• _AVAILABLE RECORDS_
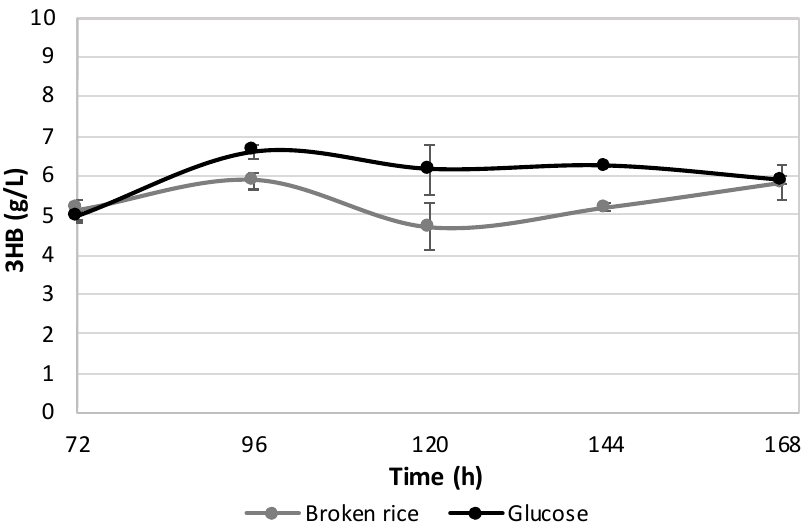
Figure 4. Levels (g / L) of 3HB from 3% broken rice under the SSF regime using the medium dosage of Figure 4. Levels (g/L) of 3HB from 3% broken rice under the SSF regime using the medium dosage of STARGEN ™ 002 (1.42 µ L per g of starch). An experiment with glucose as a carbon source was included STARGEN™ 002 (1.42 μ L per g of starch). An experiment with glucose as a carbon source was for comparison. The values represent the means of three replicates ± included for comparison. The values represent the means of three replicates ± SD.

--

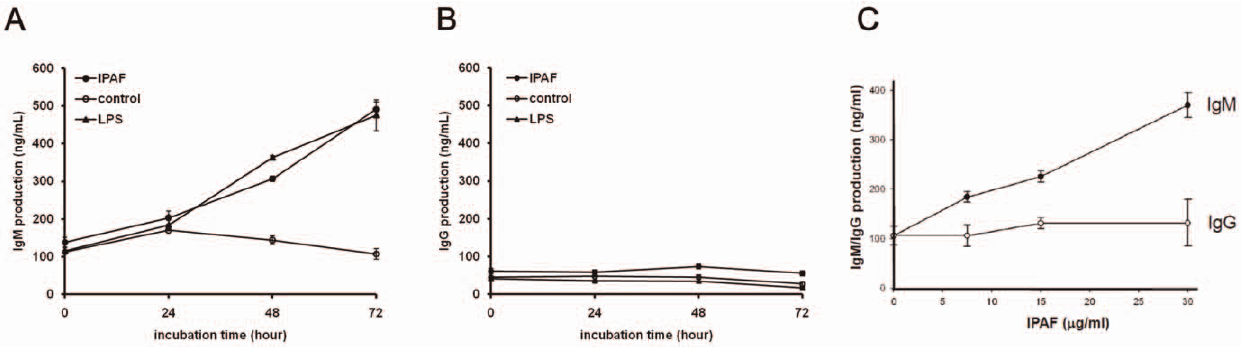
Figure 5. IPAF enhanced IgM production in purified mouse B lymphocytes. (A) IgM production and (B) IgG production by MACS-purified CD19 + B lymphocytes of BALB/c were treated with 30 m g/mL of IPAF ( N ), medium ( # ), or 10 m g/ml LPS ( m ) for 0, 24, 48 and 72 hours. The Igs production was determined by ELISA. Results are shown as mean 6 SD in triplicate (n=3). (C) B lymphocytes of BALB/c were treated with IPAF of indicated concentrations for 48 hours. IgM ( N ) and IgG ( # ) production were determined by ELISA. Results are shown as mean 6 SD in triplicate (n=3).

--

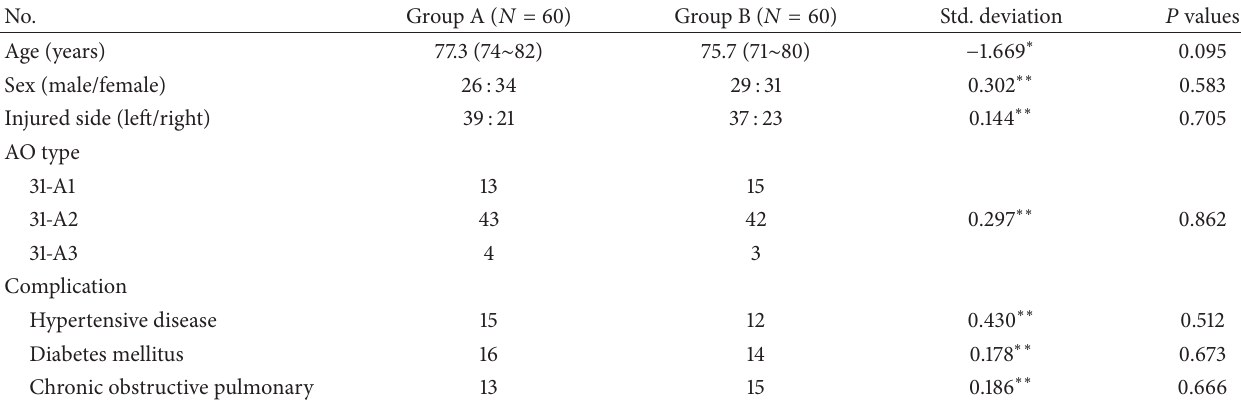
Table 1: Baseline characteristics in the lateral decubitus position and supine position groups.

• _TRY IT_
Scan the material above. Return every line containing the string "Figure".

• _FINISHED TASK_
Figure 4. Levels (g / L) of 3HB from 3% broken rice under the SSF regime using the medium dosage of Figure 4. Levels (g/L) of 3HB from 3% broken rice under the SSF regime using the medium dosage of STARGEN ™ 002 (1.42 µ L per g of starch). An experiment with glucose as a carbon source was included STARGEN™ 002 (1.42 μ L per g of starch). An experiment with glucose as a carbon source was for comparison. The values represent the means of three replicates ± included for comparison. The values represent the means of three replicates ± SD.
Figure 5. IPAF enhanced IgM production in purified mouse B lymphocytes. (A) IgM production and (B) IgG production by MACS-purified CD19 + B lymphocytes of BALB/c were treated with 30 m g/mL of IPAF ( N ), medium ( # ), or 10 m g/ml LPS ( m ) for 0, 24, 48 and 72 hours. The Igs production was determined by ELISA. Results are shown as mean 6 SD in triplicate (n=3). (C) B lymphocytes of BALB/c were treated with IPAF of indicated concentrations for 48 hours. IgM ( N ) and IgG ( # ) production were determined by ELISA. Results are shown as mean 6 SD in triplicate (n=3).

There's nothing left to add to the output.